**Provided data**
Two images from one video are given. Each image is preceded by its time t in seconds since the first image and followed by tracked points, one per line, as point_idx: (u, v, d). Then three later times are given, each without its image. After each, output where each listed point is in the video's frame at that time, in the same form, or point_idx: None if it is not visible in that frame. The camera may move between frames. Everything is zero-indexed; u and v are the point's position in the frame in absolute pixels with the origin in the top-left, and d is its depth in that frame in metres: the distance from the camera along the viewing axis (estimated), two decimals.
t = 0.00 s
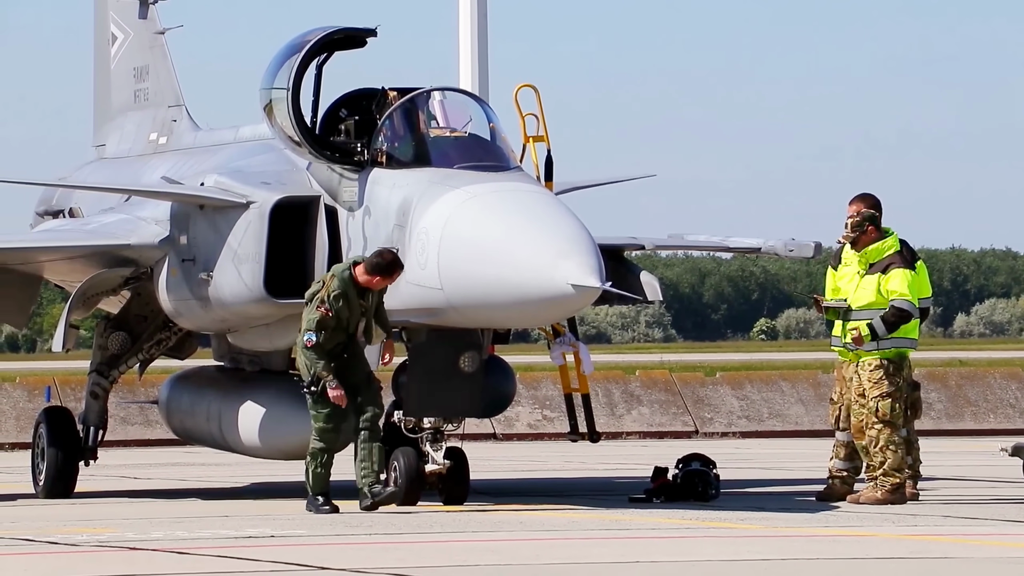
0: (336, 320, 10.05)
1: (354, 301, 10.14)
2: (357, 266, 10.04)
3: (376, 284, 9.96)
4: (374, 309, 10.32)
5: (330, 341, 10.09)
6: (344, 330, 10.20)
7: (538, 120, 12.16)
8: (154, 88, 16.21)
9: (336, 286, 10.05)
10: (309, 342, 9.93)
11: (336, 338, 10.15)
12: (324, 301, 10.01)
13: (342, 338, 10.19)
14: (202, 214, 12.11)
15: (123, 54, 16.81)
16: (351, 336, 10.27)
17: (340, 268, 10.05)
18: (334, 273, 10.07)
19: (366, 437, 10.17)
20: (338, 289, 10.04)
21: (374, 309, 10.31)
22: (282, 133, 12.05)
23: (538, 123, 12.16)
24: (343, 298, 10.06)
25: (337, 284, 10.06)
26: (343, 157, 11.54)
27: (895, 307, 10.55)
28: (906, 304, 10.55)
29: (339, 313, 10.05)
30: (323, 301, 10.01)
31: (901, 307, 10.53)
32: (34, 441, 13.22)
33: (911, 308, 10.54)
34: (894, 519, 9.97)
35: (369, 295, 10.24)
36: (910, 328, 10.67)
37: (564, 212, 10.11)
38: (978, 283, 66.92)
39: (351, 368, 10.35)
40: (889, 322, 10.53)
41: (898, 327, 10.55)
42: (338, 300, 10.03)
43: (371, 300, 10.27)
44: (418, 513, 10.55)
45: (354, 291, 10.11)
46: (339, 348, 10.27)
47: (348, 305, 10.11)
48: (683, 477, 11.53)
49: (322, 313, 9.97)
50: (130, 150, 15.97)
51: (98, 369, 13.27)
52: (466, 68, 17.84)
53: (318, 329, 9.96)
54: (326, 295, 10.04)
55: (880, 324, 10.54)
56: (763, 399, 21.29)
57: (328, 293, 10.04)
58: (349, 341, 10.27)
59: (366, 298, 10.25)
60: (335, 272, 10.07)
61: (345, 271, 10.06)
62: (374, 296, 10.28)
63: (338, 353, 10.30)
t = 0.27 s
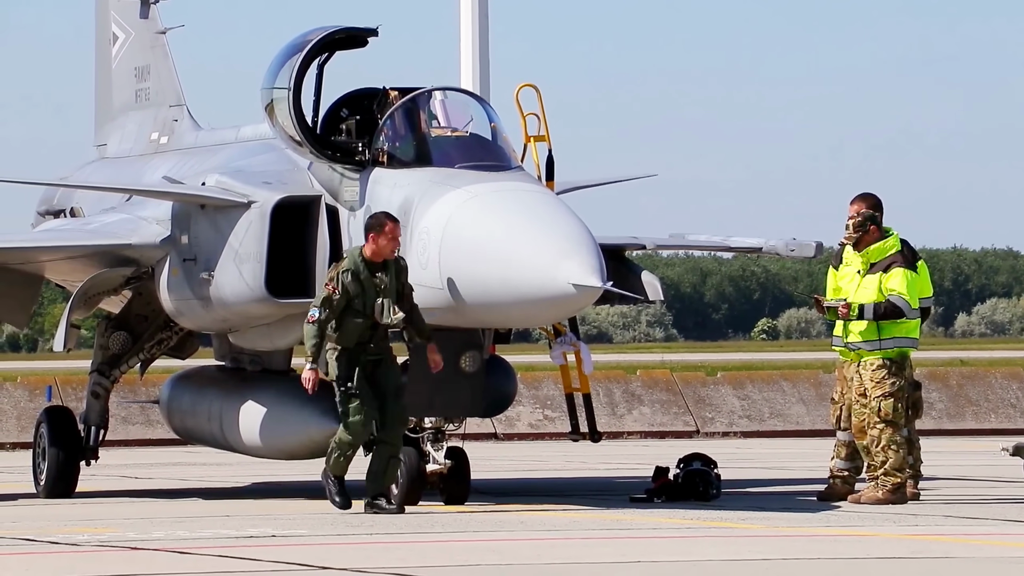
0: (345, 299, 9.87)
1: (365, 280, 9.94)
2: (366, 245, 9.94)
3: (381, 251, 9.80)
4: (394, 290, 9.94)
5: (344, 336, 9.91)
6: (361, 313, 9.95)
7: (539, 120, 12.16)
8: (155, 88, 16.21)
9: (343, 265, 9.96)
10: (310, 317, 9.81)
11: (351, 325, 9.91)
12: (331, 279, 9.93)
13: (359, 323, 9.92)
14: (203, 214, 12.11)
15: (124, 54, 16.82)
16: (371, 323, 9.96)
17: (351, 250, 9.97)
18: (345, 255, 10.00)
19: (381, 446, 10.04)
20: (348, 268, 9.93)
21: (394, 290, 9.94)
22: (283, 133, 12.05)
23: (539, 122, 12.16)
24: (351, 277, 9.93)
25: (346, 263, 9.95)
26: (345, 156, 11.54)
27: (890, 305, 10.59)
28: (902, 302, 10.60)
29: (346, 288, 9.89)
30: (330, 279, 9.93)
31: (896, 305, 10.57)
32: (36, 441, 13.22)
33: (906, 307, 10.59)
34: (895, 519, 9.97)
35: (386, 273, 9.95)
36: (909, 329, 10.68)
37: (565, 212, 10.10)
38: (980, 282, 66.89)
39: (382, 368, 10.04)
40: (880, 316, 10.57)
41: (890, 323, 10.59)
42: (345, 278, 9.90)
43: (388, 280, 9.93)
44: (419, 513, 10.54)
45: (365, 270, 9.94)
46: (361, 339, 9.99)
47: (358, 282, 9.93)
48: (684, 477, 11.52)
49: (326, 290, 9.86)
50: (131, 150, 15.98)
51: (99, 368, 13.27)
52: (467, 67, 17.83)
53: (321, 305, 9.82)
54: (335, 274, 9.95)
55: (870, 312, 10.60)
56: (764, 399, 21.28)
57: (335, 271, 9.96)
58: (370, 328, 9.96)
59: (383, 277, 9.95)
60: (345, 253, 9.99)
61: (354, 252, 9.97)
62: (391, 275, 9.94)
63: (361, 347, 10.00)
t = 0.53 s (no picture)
0: (350, 288, 9.71)
1: (370, 266, 9.69)
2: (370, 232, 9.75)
3: (382, 236, 9.60)
4: (403, 274, 9.68)
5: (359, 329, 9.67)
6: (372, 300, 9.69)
7: (540, 119, 12.16)
8: (156, 87, 16.21)
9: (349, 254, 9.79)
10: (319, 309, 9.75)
11: (362, 315, 9.66)
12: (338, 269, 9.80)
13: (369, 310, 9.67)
14: (205, 214, 12.11)
15: (125, 54, 16.82)
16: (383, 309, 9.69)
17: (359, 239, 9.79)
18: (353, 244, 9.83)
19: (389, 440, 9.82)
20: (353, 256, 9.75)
21: (403, 274, 9.68)
22: (284, 133, 12.05)
23: (540, 122, 12.16)
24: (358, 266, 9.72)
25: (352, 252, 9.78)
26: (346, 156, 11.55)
27: (890, 305, 10.59)
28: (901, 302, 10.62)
29: (349, 277, 9.71)
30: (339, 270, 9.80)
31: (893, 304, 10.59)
32: (37, 440, 13.22)
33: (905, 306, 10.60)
34: (896, 519, 9.96)
35: (394, 257, 9.70)
36: (909, 328, 10.68)
37: (567, 212, 10.11)
38: (981, 282, 66.87)
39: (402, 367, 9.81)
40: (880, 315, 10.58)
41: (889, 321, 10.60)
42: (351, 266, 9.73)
43: (396, 263, 9.68)
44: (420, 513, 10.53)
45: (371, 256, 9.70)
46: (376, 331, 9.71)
47: (365, 268, 9.70)
48: (685, 476, 11.52)
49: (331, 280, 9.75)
50: (132, 150, 15.98)
51: (100, 368, 13.27)
52: (468, 67, 17.83)
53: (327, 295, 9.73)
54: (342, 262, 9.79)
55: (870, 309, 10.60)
56: (765, 398, 21.28)
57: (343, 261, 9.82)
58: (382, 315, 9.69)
59: (391, 261, 9.68)
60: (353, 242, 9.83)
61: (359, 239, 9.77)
62: (400, 257, 9.68)
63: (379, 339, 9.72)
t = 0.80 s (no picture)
0: (365, 280, 9.53)
1: (383, 258, 9.54)
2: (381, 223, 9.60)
3: (393, 228, 9.46)
4: (417, 265, 9.52)
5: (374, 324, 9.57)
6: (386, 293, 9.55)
7: (541, 120, 12.17)
8: (158, 87, 16.20)
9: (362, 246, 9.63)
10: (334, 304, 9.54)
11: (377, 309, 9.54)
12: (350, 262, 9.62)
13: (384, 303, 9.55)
14: (206, 214, 12.11)
15: (126, 53, 16.81)
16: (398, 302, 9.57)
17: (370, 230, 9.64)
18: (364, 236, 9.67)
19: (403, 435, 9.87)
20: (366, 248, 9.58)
21: (415, 266, 9.50)
22: (285, 133, 12.06)
23: (541, 122, 12.16)
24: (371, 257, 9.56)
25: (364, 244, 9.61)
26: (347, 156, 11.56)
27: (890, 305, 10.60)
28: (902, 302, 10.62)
29: (362, 270, 9.54)
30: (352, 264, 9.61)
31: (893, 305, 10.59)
32: (37, 440, 13.22)
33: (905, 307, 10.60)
34: (897, 519, 9.96)
35: (405, 248, 9.54)
36: (909, 328, 10.68)
37: (568, 211, 10.10)
38: (982, 282, 66.85)
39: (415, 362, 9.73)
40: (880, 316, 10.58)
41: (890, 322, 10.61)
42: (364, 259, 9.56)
43: (407, 254, 9.51)
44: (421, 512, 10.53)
45: (384, 248, 9.55)
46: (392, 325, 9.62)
47: (379, 260, 9.55)
48: (686, 476, 11.52)
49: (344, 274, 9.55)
50: (134, 150, 15.97)
51: (101, 368, 13.27)
52: (469, 67, 17.82)
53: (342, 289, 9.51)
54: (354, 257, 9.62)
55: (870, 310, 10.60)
56: (765, 398, 21.28)
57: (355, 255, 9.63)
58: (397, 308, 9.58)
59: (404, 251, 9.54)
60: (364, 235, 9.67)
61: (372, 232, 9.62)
62: (411, 249, 9.51)
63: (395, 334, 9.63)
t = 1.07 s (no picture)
0: (396, 273, 9.46)
1: (413, 253, 9.50)
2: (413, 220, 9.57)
3: (427, 224, 9.42)
4: (446, 261, 9.47)
5: (402, 318, 9.43)
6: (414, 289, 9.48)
7: (541, 120, 12.16)
8: (159, 87, 16.20)
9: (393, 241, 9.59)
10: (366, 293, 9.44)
11: (406, 303, 9.44)
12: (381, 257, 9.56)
13: (413, 299, 9.46)
14: (207, 213, 12.11)
15: (128, 53, 16.80)
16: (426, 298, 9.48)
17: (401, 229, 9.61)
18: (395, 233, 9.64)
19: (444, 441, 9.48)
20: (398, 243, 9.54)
21: (445, 262, 9.46)
22: (286, 133, 12.06)
23: (541, 122, 12.16)
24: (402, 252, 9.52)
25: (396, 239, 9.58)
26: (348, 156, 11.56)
27: (892, 305, 10.59)
28: (903, 302, 10.61)
29: (393, 261, 9.48)
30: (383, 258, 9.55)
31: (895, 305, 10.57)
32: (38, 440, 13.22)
33: (908, 307, 10.58)
34: (899, 519, 9.95)
35: (436, 245, 9.51)
36: (909, 327, 10.68)
37: (569, 212, 10.10)
38: (983, 281, 66.84)
39: (439, 364, 9.49)
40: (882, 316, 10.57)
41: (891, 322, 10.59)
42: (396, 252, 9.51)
43: (438, 250, 9.48)
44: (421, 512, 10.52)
45: (415, 243, 9.52)
46: (419, 322, 9.49)
47: (408, 255, 9.51)
48: (687, 476, 11.51)
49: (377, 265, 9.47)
50: (135, 150, 15.97)
51: (103, 368, 13.27)
52: (471, 67, 17.82)
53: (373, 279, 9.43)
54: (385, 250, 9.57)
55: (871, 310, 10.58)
56: (766, 398, 21.28)
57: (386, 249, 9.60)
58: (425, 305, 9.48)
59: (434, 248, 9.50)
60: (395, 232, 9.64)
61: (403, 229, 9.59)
62: (442, 246, 9.49)
63: (421, 332, 9.49)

**What you have to do**
From the first line of the entries above down to the line holding "17: (340, 268, 10.05)", quote each line exactly and nothing else, skipping pictures.

**Output for this exercise**
Two images from one video are given. Each image is preceded by its time t in seconds since the first image and followed by tracked points, one per line, as point_idx: (u, v, d). Then three later times are given, each without its image. After each, output where each listed point is in the video's frame at that time, in the same form, or point_idx: None if it is not visible in that frame. The camera may move between frames. Everything is zero-indexed; u and v are the point's position in the frame in absolute pixels with the origin in the top-left, and d is its depth in that frame in metres: the distance from the camera along the viewing axis (estimated), two decimals.
t = 0.00 s
0: (336, 320, 10.05)
1: (354, 301, 10.14)
2: (357, 266, 10.04)
3: (376, 284, 9.96)
4: (374, 309, 10.32)
5: (330, 341, 10.09)
6: (344, 330, 10.20)
7: (538, 120, 12.16)
8: (154, 88, 16.21)
9: (336, 286, 10.05)
10: (309, 342, 9.93)
11: (336, 338, 10.15)
12: (324, 301, 10.01)
13: (342, 338, 10.19)
14: (202, 214, 12.11)
15: (123, 54, 16.81)
16: (351, 336, 10.27)
17: (340, 268, 10.05)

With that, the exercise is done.